La région de Halayeb et Chalatine a toujours été pour le Soudan un dossier à ouvrir aux moments de crise avec l’Egypte. A chaque fois qu’il y a un pro­blème entre les deux pays, le Soudan dépose une nouvelle plainte auprès du Conseil de sécurité. Cette fois aussi, l’affaire n’a rien à voir avec Halayeb et Chalatine. Le Soudan cherche simplement à rallier son opinion publique contre l’Egypte.

Pensez-vous que cette tension pèse sur les négociations relatives à la construction du barrage éthiopien ?

Le Soudan n’a jamais soutenu l’Egypte lors de ces négociations. La position du Soudan est bien claire dès le départ. Il a tou­jours été en alliance avec l’Ethiopie contre les intérêts de l’Egypte, bien qu’il ait prétendu jouer le rôle de médiateur entre l’Egypte et l’Ethiopie après le 30 juin. Aujourd’hui, le Soudan veut renoncer à ce rôle, c’est pour déclarer ce changement de position et afficher ouvertement son soutien à la construction du barrage de la Renaissance que le Soudan a besoin de mobiliser son opinion publique contre l’Egypte.

Comment évaluez-vous la réaction de l’Egypte vis-à-vis de cette crise ?

Malheureusement, le ministère égyptien des Affaires étrangères a mis beaucoup de temps pour réagir, et sa réaction, quand elle est survenue, n’a pas été à la hauteur de la situation et de ses éventuelles conséquences. Les déclarations du porte-parole du ministère des Affaires étrangères ont été très banales. On continue à proférer des slogans alors que les Soudanais nous lancent des injures.

L’Egypte devait-elle donc faire montre de plus de fermeté ?

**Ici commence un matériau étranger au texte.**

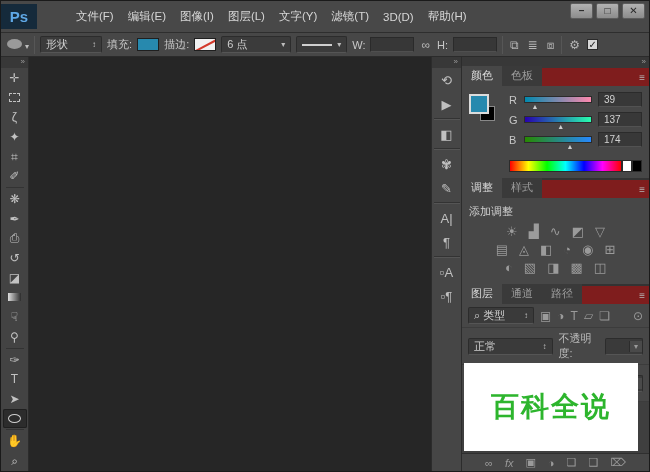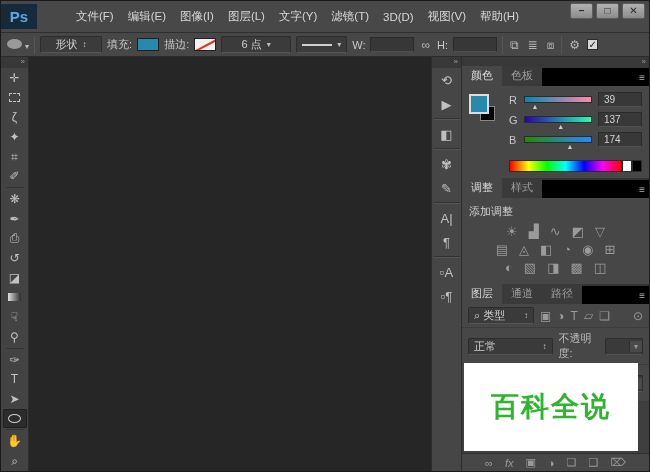--- a/index.html
+++ b/index.html
@@ -14,21 +14,21 @@
   .menu-item { padding:0 7px; height:100%; display:flex; align-items:center; font-size:11.5px; color:#d6d6d6; cursor:default; }
   .winbtns { position:absolute; right:4px; top:2px; display:flex; gap:3px; }
   .winbtn { width:23px; height:16px; background:linear-gradient(#b2b2b2,#8c8c8c); color:#2a2a2a; border:1px solid #5c5c5c; border-radius:2px; font-size:10px; line-height:14px; text-align:center; font-weight:bold; cursor:default; }
 
   
   .optionsbar { height:24px; background:#474747; border-bottom:1px solid #2b2b2b; display:flex; align-items:center; gap:5px; padding:0 6px; flex:0 0 auto; font-size:11px; color:#c8c8c8; }
   .vsep { width:1px; height:18px; background:#373737; border-right:1px solid #565656; }
   .preset-ellipse { width:15px; height:10px; background:#9a9a9a; border-radius:50%; display:inline-block; }
   .dd-arrow { font-size:8px; color:#bdbdbd; }
   .combo { background:#3b3b3b; border:1px solid #2c2c2c; border-bottom-color:#555; height:17px; display:flex; align-items:center; gap:5px; padding:0 5px; border-radius:2px; color:#cfcfcf; }
-  .combo.small { min-width:62px; justify-content:center; }
+  .combo.small { min-width:62px; justify-content:space-between; }
   .swatch-fill { width:22px; height:13px; background:#2789ae; border:1px solid #1f1f1f; display:inline-block; position:relative; }
   .swatch-stroke { width:22px; height:13px; background:#f2f2f2; border:1px solid #1f1f1f; display:inline-block; position:relative; overflow:hidden; }
   .swatch-stroke::after { content:""; position:absolute; left:-3px; top:5px; width:30px; height:2px; background:#d33a2c; transform:rotate(-28deg); }
   .mini-input { width:44px; height:15px; background:#373737; border:1px solid #2a2a2a; border-bottom-color:#4f4f4f; color:#ddd; font-size:10px; padding:0 3px; }
   .line-style { width:30px; height:2px; background:#cfcfcf; display:inline-block; }
   .opt-icon { color:#b5b5b5; font-size:12px; padding:0 2px; cursor:default; }
   .checkbox { width:11px; height:11px; background:#d6d6d6; border:1px solid #2a2a2a; color:#222; font-size:10px; line-height:10px; text-align:center; display:inline-block; }
 
   
   .main { flex:1 1 auto; display:flex; min-height:0; }
@@ -47,21 +47,21 @@
   .canvas { flex:1 1 auto; background:#262626; }
 
   
   .strip { width:30px; background:#464646; border-left:1px solid #2c2c2c; display:flex; flex-direction:column; align-items:center; flex:0 0 auto; }
   .strip-icon { width:26px; height:24px; display:flex; align-items:center; justify-content:center; color:#c0c0c0; font-size:13px; cursor:default; }
   .strip-sep { width:26px; height:2px; border-top:1px solid #333; border-bottom:1px solid #555; margin:2px 0; }
 
   
   .dock { width:188px; background:#464646; border-left:1px solid #2c2c2c; display:flex; flex-direction:column; flex:0 0 auto; min-height:0; }
   .panel { display:flex; flex-direction:column; border-bottom:2px solid #333; }
-  .tabrow { height:18px; background:#000000; display:flex; align-items:flex-end; position:relative; flex:0 0 auto; }
+  .tabrow { height:18px; background:#7f1d1d; display:flex; align-items:flex-end; position:relative; flex:0 0 auto; }
   .tab { padding:2px 9px 3px; font-size:11px; color:#9d9d9d; background:#3a3a3a; cursor:default; }
   .tab.active { background:#474747; color:#d8d8d8; }
   .panel-menu { position:absolute; right:4px; top:4px; color:#b5b5b5; font-size:10px; cursor:default; }
   .panel-body { background:#474747; padding:6px 7px; }
 
   
   .color-body { display:flex; gap:8px; }
   .fgbg { width:32px; height:34px; position:relative; flex:0 0 auto; margin-top:2px; }
   .fg { position:absolute; left:0; top:0; width:20px; height:20px; background:#2789ae; border:2px solid #dcdcdc; z-index:2; }
   .bg { position:absolute; left:11px; top:12px; width:15px; height:15px; background:#000; border:1px solid #888; z-index:1; }
@@ -110,21 +110,20 @@
   <div class="menubar">
     <div class="logo">Ps</div>
     <div class="menus">
       <div class="menu-item">文件(F)</div>
       <div class="menu-item">编辑(E)</div>
       <div class="menu-item">图像(I)</div>
       <div class="menu-item">图层(L)</div>
       <div class="menu-item">文字(Y)</div>
       <div class="menu-item">滤镜(T)</div>
       <div class="menu-item">3D(D)</div>
-      <div class="menu-item">视图(V)</div>
       <div class="menu-item">帮助(H)</div>
     </div>
     <div class="winbtns">
       <div class="winbtn">–</div>
       <div class="winbtn">□</div>
       <div class="winbtn">✕</div>
     </div>
   </div>
 
   <div class="optionsbar">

Ce n’est pas une question de fermeté. L’Egypte doit répondre aux accusations qui lui sont faites et cesser ce langage de relations profondes entre deux pays frères. L’Egypte doit présenter à l’opinion publique la réalité des arrestations qui ont eu lieu et qui n’étaient qu’une application de la loi. Elle doit expli­quer que ceux qui ont été tués à la frontière égyptienne tentaient de traverser illégalement les frontières vers Israël et qu’ils ont aussi tiré sur l’armée. La position de l’Egypte est forte et elle doit se défendre devant le monde entier pour discréditer les allégations du Soudan.